If I then realloc the slice to a larger capacity:
allocator.realloc(self.data, 16);
The new capacity (64 bytes) fits within the original allocation including the padding. In this case, does realloc guarantee an in-place expansion when the new size fits within the old buffer plus its alignment padding?
That’s not a guarantee that the Allocator interface makes. It seems like resize might be more in line with what you’re looking for (but you’d also need to handle the possibility of false being returned).
My understanding is that […] the allocator pads it
That’d be up to the particular Allocatorimplementation, which is free to handle it however it wants. The behavior that’s consistent between Allocator implementations is what’s documented in the Allocator interface.

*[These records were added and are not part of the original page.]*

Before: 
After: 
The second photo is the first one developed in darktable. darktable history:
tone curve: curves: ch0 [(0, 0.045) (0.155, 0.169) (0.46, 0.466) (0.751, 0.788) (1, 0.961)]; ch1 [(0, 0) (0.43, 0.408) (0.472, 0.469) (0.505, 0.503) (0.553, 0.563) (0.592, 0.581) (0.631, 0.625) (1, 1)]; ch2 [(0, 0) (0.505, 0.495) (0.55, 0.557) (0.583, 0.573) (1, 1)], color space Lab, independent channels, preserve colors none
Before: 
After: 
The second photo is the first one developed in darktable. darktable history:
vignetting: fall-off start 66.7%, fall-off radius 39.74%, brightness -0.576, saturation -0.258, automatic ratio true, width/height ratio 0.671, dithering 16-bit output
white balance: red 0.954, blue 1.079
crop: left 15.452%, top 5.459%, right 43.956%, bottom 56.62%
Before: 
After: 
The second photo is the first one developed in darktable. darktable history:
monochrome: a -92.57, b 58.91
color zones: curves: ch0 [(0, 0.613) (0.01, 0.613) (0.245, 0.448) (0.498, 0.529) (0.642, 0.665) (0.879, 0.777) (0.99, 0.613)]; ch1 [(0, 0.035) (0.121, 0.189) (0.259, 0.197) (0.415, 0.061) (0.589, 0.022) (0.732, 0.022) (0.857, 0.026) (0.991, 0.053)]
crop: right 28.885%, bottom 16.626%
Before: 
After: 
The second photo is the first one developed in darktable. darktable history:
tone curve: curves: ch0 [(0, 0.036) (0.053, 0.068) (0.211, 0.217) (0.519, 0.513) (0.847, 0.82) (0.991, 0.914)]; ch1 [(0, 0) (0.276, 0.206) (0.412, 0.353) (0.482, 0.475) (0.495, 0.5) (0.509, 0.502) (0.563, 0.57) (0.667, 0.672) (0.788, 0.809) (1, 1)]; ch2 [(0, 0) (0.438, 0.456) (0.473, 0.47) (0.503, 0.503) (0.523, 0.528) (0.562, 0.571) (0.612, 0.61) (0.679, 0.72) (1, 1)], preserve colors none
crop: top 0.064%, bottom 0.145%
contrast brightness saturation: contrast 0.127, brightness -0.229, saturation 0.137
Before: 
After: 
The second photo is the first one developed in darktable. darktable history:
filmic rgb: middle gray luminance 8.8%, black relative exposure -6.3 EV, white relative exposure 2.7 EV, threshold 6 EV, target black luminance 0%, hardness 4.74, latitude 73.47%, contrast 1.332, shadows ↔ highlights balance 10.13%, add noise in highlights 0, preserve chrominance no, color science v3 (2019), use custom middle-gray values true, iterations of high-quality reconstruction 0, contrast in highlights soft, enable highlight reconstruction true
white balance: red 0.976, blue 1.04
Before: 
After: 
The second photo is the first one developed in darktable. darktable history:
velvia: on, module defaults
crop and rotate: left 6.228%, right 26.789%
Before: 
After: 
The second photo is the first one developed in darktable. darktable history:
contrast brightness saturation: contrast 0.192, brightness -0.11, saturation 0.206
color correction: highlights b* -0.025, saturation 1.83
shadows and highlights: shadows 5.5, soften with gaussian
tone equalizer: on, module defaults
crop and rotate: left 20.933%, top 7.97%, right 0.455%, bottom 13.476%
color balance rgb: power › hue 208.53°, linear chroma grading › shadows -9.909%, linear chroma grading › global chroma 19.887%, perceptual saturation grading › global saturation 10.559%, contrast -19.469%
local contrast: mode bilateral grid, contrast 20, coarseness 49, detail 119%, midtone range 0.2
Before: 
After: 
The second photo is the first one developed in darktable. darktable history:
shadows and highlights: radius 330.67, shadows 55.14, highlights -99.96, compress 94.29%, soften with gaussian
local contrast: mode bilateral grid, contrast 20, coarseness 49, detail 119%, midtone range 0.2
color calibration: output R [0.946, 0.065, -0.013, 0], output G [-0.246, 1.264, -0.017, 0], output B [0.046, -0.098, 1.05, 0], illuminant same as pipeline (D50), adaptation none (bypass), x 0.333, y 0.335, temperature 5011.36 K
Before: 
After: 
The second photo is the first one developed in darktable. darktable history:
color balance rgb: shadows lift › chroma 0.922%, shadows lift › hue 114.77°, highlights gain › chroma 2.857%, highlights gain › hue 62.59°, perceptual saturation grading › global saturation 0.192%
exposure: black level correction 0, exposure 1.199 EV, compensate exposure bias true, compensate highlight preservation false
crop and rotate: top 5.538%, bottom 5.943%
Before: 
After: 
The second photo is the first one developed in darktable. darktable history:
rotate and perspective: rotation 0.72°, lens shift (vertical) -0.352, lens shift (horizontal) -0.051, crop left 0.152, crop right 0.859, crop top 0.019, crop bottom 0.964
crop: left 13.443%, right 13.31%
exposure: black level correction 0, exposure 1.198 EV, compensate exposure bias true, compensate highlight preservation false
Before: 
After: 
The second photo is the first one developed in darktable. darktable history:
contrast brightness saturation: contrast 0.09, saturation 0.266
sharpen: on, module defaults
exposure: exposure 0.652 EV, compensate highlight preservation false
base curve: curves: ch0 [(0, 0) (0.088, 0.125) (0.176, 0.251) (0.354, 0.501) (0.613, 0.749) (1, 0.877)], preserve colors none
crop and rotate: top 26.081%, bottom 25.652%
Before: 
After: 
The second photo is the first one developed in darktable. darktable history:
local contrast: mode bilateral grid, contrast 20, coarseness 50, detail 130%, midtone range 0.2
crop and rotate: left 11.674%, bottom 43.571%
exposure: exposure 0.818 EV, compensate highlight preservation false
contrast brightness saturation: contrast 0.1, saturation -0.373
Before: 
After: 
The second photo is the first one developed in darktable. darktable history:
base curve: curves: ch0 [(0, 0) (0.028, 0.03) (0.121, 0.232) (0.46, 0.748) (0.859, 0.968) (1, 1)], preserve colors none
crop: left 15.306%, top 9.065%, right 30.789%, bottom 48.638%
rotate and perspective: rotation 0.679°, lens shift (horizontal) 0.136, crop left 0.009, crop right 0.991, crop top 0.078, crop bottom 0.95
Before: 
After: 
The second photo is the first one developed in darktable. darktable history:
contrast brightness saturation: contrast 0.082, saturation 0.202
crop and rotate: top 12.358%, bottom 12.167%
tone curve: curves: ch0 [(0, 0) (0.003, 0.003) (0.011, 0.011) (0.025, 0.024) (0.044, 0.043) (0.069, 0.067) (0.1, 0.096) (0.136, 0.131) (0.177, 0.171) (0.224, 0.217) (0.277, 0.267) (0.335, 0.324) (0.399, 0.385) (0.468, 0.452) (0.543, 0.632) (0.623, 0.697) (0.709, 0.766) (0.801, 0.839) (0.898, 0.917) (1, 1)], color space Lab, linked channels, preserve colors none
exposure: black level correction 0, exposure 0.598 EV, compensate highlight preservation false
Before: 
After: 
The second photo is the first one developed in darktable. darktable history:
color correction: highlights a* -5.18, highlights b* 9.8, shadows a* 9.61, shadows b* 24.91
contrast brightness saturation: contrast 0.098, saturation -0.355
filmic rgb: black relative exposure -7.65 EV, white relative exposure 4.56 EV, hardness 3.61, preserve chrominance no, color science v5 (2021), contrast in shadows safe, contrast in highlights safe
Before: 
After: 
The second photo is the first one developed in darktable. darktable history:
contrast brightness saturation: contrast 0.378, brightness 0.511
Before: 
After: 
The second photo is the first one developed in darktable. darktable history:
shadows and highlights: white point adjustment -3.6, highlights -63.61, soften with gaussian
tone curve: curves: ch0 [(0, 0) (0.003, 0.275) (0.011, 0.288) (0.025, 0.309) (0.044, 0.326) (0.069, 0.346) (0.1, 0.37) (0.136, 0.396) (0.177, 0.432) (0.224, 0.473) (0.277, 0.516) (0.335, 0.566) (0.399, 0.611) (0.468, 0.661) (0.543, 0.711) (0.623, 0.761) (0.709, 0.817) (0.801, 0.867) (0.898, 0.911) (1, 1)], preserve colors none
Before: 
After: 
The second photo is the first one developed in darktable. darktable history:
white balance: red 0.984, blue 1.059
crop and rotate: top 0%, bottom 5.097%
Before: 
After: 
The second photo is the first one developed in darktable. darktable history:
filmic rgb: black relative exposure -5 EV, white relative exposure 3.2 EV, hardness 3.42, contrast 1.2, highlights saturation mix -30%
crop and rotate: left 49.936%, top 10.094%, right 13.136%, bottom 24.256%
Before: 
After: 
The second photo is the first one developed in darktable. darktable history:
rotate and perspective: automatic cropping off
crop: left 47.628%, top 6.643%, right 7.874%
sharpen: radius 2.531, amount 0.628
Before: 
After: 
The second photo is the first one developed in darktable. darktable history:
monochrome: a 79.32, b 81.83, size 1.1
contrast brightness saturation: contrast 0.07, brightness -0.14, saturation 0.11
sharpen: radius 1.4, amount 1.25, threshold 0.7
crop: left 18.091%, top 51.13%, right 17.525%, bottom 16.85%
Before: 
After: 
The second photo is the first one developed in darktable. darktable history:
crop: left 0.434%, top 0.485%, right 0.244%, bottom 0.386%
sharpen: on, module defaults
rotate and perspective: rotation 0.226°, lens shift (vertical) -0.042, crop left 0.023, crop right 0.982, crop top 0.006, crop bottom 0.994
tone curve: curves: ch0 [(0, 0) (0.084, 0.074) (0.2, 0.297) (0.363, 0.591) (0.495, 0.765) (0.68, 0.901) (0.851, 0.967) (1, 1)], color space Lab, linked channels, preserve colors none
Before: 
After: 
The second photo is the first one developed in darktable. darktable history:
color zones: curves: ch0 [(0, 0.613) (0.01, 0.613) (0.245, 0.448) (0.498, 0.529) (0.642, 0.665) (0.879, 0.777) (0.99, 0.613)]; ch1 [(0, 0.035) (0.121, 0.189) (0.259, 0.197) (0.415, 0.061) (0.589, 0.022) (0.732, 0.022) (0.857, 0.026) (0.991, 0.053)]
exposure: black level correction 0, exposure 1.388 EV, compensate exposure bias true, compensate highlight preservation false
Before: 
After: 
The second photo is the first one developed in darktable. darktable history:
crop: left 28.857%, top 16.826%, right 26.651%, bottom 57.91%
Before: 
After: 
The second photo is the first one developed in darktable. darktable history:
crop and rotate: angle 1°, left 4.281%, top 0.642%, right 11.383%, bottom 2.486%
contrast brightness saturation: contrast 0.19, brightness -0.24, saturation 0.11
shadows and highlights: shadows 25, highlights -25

Alignment has no effect on the size of what it point to nor implies padding, it only means that the address of it is aligned.
So, there is no guarantee the realloc succeeds or is in-place. If you need to guarantee a size change to be in-place, then you should use Allocator.resize. Even then, there is no guarantee that a shrink will succeed (consider the implementation of std.heap.SmpAllocator where allocations have different size classes and shrinking an allocation could change its class).
I understand it now. The only guarantee alignedAlloc provides is that the data starts at an address that is multiple of the alignment value. Aligned memory address are useful in the case of SIMD instructions, where CPU can load register worth data in one instruction.